New Zealand's farewell to lost penguin Happy Feet

Media captionHappy Feet has been fitted with a tracking device

Hundreds of people have visited Wellington Zoo to bid farewell to an emperor penguin who washed up on a New Zealand beach in June.

Nicknamed Happy Feet, he is being returned to Antarctica on Monday after recovering from surgery to remove 3kg (6.6lb) of sand from his stomach.

The bird is thought to have eaten the sand, having mistaken it for the snow penguins swallow to stay hydrated.

He is to be transported four days out to sea by a fisheries survey vessel.

Happy Feet, named after the popular animated film about a tap-dancing penguin chick, has been fitted with a tracking device so the zoo can monitor his progress.

'Fish milkshakes'

His unexpected appearance on Peka Peka Beach - north of Wellington and 3,000km (1,860 miles) from his Antarctic colony - stunned wildlife experts who said he was only the second emperor ever recorded in New Zealand.
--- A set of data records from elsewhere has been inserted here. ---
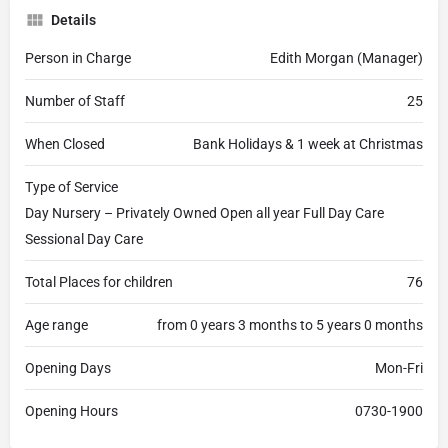
Details
Person in Charge
Edith Morgan (Manager)
Number of Staff
25
When Closed
Bank Holidays & 1 week at Christmas
Type of Service
Day Nursery – Privately Owned Open all year Full Day Care
Sessional Day Care
Total Places for children
76
Age range
from 0 years 3 months to 5 years 0 months
Opening Days
Mon-Fri
Opening Hours
0730-1900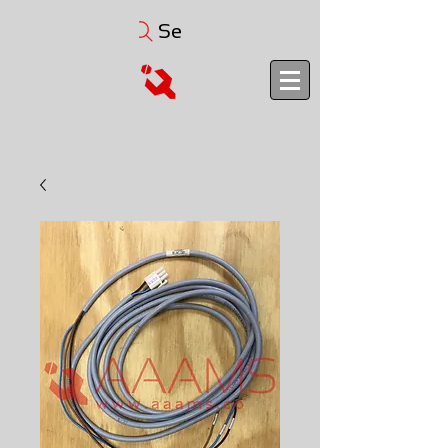
Search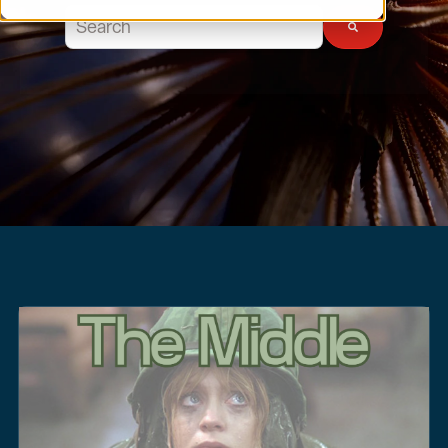
This is a search field with an auto-suggest feature atta
There are no suggestions because the search field 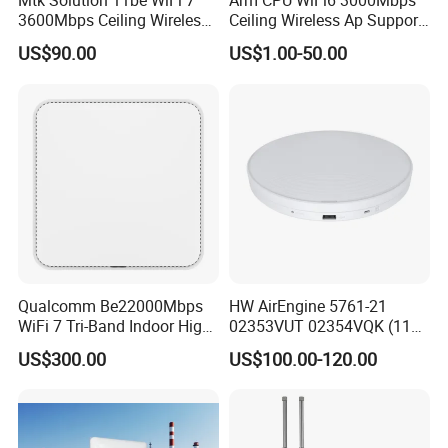
Mtk Solution 11be WiFi 7
Arm CPU WiFi6 3000Mbps
3600Mbps Ceiling Wireless
Ceiling Wireless Ap Support
Access Point
Bluetooth
US$90.00
US$1.00-50.00
Qualcomm Be22000Mbps
HW AirEngine 5761-21
WiFi 7 Tri-Band Indoor High
02353VUT 02354VQK (11ax
Level Wireless Access Point
indoor,2+4 dual bands)
US$300.00
US$100.00-120.00
Settled AP Wifi Wireless
access point Long Range
Network AP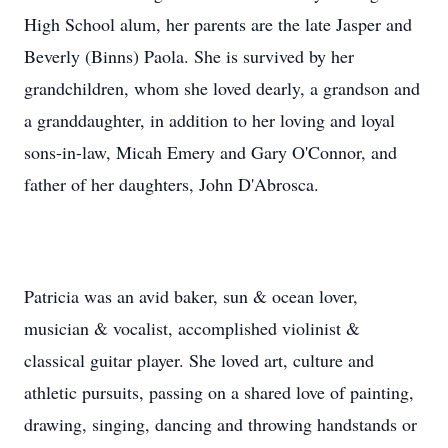
High School alum, her parents are the late Jasper and
Beverly (Binns) Paola. She is survived by her
grandchildren, whom she loved dearly, a grandson and
a granddaughter, in addition to her loving and loyal
sons-in-law, Micah Emery and Gary O'Connor, and
father of her daughters, John D'Abrosca.
Patricia was an avid baker, sun & ocean lover,
musician & vocalist, accomplished violinist &
classical guitar player. She loved art, culture and
athletic pursuits, passing on a shared love of painting,
drawing, singing, dancing and throwing handstands or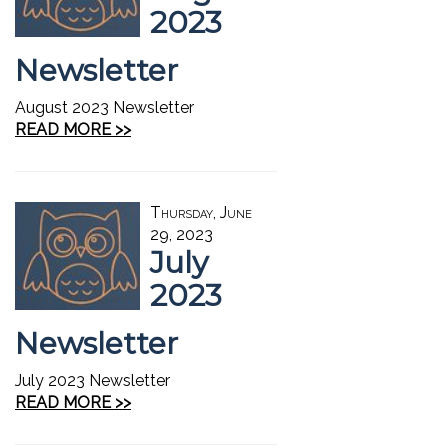
2023
Newsletter
August 2023 Newsletter
READ MORE >>
Thursday, June
29, 2023
July
2023
Newsletter
July 2023 Newsletter
READ MORE >>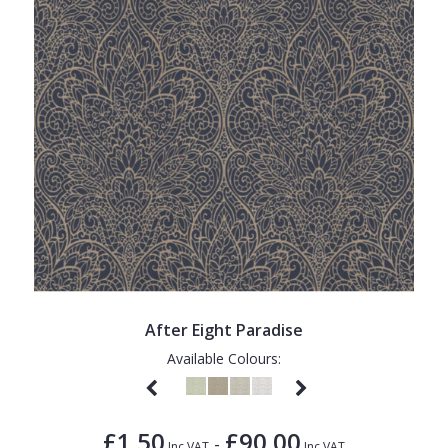
After Eight Paradise
Available Colours:
£1.50
£90.00
-
Inc VAT
Inc VAT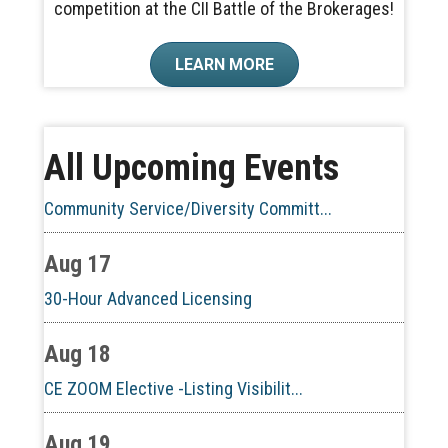
competition at the CII Battle of the Brokerages!
Aug 10
LEARN MORE
60-Hour Pre-Licensing
Aug 13
All Upcoming Events
Community Service/Diversity Committ...
Aug 17
30-Hour Advanced Licensing
Aug 18
CE ZOOM Elective -Listing Visibilit...
Aug 19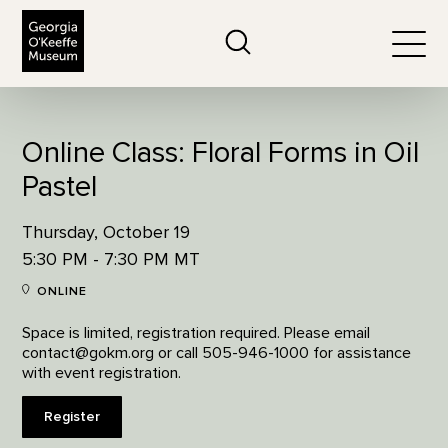
The Georgia O'Keeffe Museum
Search
Togg
Online Class: Floral Forms in Oil
Pastel
Thursday, October 19
5:30 PM - 7:30 PM MT
ONLINE
Space is limited, registration required. Please email
contact@gokm.org or call 505-946-1000 for assistance
with event registration.
Register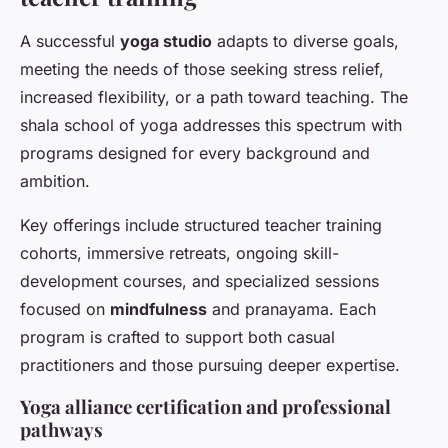
A successful
yoga studio
adapts to diverse goals,
meeting the needs of those seeking stress relief,
increased flexibility, or a path toward teaching. The
shala school of yoga addresses this spectrum with
programs designed for every background and
ambition.
Key offerings include structured teacher training
cohorts, immersive retreats, ongoing skill-
development courses, and specialized sessions
focused on
mindfulness
and pranayama. Each
program is crafted to support both casual
practitioners and those pursuing deeper expertise.
Yoga alliance certification and professional
pathways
Hopes he would make his own way back were dashed when he became ill and his subsequent recovery, on a diet of "fish milkshakes", has captured the public's imagination.

The zoo's veterinary science manager Lisa Argilla said: "Everyone's been really curious to see what happens. It was touch-and-go there for a while but he's doing really well now."

A webcam set up in his small, ice-filled room at the zoo attracted an online following of more than 120,000 people.

A public campaign raised more than NZ$20,000 (£11,000) towards the costs of his recovery.

However, the total spent saving and returning him is estimated to be at least three times that. Some, like Wellington's Victoria University biologist Wayne Linklater, writing in Wellington's Dominion Post, have questioned the use of money on an animal whose species is not endangered.